◆ Data extracted from a collection

BEGIN

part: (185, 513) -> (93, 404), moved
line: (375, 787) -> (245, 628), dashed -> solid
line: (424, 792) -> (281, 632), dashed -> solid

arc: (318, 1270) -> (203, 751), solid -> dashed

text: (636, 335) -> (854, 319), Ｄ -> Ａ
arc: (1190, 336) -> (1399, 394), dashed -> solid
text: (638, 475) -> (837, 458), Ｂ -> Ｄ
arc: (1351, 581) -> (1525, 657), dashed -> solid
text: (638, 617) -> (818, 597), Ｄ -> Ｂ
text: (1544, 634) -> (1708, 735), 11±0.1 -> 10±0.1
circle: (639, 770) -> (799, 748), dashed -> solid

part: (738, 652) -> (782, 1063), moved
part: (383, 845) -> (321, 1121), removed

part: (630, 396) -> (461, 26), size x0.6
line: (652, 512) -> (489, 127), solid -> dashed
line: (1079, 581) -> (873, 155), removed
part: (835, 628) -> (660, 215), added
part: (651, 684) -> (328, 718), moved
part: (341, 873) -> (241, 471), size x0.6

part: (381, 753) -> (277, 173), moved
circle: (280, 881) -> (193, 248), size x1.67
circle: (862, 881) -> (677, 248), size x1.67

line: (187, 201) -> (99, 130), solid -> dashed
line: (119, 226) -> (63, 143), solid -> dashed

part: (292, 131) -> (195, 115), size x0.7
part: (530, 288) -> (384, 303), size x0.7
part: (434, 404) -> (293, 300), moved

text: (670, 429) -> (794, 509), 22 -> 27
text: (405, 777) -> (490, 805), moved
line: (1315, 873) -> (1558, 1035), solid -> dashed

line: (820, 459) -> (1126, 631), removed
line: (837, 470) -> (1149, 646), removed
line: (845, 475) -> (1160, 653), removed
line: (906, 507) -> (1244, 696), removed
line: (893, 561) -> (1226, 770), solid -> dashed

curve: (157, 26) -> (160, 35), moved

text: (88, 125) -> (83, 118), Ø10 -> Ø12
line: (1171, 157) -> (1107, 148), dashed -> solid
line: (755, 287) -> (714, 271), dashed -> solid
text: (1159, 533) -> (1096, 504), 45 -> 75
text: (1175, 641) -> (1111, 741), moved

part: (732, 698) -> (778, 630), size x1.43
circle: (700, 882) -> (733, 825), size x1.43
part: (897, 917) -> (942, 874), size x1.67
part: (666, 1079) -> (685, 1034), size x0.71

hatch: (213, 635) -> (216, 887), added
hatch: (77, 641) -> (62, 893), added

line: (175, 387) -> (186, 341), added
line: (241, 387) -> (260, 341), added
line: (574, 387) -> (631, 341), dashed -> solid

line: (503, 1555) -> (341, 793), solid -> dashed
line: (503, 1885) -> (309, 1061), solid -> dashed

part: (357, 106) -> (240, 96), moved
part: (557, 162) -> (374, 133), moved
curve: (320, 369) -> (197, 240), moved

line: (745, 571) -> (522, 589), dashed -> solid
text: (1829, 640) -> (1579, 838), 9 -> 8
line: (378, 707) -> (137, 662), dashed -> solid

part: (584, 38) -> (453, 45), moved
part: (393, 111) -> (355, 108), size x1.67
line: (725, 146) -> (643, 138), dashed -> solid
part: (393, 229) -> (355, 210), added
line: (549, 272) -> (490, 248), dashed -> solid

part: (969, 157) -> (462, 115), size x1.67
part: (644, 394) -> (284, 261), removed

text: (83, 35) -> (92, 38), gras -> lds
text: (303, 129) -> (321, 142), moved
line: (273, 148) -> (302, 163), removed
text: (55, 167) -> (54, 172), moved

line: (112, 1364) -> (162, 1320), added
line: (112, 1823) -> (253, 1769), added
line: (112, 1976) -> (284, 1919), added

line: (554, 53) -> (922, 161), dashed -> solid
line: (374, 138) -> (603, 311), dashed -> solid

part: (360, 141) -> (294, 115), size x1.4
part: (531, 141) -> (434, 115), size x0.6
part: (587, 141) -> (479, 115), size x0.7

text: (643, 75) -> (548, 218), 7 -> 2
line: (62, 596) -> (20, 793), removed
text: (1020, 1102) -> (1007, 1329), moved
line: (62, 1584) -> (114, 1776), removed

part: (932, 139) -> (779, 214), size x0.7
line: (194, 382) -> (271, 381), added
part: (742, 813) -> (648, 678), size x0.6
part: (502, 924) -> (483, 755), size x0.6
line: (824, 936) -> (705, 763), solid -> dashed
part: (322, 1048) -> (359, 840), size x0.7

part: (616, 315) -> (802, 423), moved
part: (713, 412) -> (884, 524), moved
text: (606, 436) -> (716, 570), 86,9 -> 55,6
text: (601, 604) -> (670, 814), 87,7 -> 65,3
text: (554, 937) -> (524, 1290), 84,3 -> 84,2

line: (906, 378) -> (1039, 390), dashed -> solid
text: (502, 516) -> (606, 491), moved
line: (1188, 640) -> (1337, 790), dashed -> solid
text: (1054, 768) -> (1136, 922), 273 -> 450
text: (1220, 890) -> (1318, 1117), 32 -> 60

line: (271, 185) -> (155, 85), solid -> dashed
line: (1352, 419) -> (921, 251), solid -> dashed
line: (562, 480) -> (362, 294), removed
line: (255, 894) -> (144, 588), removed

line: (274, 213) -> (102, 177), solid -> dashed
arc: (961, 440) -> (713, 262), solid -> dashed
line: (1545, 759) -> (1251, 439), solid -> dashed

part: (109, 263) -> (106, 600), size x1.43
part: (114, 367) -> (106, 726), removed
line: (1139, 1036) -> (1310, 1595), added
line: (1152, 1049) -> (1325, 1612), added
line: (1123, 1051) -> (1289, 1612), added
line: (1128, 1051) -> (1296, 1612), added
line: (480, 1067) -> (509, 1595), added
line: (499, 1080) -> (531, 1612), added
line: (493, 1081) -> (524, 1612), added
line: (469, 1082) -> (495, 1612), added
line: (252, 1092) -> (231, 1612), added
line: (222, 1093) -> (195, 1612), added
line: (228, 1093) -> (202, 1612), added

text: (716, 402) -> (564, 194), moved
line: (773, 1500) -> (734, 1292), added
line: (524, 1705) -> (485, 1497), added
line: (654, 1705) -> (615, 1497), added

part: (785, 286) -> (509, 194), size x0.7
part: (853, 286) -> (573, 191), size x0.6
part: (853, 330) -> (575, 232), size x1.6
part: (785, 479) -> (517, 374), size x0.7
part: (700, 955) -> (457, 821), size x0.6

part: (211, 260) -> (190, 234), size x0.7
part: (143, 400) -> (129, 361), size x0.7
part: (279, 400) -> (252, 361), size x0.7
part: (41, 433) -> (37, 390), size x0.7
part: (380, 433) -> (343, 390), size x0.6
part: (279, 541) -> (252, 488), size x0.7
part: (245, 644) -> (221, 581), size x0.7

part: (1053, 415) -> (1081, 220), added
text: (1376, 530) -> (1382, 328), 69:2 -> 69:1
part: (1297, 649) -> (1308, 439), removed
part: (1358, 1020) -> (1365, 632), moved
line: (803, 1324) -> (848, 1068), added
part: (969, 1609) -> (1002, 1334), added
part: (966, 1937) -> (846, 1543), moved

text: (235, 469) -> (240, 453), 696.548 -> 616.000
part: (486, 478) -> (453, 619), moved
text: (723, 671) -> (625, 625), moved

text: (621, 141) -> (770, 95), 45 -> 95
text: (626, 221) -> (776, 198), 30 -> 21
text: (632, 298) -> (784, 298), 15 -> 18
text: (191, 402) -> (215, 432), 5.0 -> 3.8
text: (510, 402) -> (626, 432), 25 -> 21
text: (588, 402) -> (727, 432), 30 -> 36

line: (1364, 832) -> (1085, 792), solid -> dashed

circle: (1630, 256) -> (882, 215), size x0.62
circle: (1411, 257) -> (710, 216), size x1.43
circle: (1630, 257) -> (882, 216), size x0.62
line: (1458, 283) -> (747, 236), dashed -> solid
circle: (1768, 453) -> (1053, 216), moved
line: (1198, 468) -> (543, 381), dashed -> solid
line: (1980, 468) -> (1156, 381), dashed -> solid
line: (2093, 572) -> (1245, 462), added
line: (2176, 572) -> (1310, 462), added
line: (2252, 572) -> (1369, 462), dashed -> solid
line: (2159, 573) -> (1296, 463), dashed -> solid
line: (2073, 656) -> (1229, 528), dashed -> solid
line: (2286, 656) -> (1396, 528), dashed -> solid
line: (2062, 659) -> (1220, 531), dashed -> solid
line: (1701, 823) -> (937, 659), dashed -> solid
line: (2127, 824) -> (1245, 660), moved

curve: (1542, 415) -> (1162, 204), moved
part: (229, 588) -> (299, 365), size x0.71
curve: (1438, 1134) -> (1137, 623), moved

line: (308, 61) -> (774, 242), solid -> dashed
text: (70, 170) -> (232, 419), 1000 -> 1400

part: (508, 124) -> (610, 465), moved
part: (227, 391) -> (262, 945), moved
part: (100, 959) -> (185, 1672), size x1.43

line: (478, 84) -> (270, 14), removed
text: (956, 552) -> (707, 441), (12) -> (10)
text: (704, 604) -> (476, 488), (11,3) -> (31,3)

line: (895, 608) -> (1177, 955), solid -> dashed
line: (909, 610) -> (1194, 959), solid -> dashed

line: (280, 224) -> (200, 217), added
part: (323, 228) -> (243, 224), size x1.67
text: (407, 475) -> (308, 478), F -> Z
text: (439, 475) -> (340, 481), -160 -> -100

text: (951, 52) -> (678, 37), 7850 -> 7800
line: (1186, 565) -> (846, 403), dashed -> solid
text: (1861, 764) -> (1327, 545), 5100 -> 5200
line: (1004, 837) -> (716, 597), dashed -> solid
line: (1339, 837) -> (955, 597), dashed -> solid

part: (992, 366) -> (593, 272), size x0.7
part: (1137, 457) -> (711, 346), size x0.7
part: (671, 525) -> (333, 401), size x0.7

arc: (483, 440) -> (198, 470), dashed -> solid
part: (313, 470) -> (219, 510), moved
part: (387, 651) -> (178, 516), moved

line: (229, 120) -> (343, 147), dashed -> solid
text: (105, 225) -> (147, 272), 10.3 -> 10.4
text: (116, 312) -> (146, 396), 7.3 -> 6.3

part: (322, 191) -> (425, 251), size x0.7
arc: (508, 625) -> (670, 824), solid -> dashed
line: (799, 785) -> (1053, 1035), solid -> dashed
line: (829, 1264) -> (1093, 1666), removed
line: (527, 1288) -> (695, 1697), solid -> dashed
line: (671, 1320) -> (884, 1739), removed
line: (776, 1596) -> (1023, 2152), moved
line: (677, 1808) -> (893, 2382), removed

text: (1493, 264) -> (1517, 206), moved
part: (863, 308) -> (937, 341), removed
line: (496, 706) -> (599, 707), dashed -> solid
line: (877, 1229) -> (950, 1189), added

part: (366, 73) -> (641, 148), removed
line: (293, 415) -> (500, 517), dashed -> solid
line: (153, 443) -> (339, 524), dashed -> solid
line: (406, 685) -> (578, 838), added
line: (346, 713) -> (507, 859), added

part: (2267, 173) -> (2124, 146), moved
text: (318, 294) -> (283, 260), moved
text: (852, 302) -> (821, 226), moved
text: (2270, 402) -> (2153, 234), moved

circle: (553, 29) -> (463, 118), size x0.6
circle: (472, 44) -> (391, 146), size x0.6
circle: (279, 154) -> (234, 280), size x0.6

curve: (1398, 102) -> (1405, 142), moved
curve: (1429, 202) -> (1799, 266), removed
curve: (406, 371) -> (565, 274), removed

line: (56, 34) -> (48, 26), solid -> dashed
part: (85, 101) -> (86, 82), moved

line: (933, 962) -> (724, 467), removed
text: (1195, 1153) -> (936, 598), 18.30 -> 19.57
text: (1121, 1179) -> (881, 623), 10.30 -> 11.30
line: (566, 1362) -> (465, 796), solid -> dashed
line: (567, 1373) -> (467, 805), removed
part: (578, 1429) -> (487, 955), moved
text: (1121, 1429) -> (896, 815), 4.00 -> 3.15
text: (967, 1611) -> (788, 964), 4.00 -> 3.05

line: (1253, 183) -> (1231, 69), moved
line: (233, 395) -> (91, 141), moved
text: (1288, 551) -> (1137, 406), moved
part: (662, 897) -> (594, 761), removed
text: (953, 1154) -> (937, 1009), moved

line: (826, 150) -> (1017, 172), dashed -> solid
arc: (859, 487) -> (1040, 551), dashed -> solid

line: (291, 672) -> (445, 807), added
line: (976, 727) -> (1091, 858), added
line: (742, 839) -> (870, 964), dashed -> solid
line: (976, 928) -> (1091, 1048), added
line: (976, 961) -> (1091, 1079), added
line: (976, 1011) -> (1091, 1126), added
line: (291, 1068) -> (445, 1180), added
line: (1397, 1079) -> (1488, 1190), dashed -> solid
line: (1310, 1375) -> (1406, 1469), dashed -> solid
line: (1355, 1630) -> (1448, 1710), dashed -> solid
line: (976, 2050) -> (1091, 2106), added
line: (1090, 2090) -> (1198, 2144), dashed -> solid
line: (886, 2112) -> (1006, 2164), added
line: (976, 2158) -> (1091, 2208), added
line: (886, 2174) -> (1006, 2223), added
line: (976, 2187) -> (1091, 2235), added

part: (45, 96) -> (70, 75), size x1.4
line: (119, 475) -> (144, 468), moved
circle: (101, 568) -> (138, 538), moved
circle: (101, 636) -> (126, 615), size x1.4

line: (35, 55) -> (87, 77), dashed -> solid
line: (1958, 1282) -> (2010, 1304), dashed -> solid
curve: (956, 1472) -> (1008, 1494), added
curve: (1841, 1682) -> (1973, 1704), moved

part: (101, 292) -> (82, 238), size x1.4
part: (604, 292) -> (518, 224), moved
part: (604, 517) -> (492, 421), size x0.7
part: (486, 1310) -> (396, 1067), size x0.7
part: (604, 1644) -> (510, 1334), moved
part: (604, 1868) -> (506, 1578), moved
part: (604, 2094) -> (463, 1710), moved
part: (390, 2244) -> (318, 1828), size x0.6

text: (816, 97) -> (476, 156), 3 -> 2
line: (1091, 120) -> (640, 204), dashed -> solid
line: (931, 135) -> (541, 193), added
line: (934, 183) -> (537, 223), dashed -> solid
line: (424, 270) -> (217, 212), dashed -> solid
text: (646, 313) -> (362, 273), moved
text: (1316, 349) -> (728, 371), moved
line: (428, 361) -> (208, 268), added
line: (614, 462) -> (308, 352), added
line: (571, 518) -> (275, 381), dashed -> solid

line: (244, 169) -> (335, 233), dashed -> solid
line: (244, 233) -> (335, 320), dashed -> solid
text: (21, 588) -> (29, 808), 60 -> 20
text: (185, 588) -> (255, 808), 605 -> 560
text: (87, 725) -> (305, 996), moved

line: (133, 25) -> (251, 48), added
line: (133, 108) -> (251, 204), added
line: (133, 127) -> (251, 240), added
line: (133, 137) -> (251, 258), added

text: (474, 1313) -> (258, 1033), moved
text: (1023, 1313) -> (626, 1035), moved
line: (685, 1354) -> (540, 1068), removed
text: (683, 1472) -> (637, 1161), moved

END

◆ What the exercise asks
All lines above that contain "curve" are required in the answer.

◆ Answer to the exercise
curve: (157, 26) -> (160, 35), moved
curve: (320, 369) -> (197, 240), moved
curve: (1542, 415) -> (1162, 204), moved
curve: (1438, 1134) -> (1137, 623), moved
curve: (1398, 102) -> (1405, 142), moved
curve: (1429, 202) -> (1799, 266), removed
curve: (406, 371) -> (565, 274), removed
curve: (956, 1472) -> (1008, 1494), added
curve: (1841, 1682) -> (1973, 1704), moved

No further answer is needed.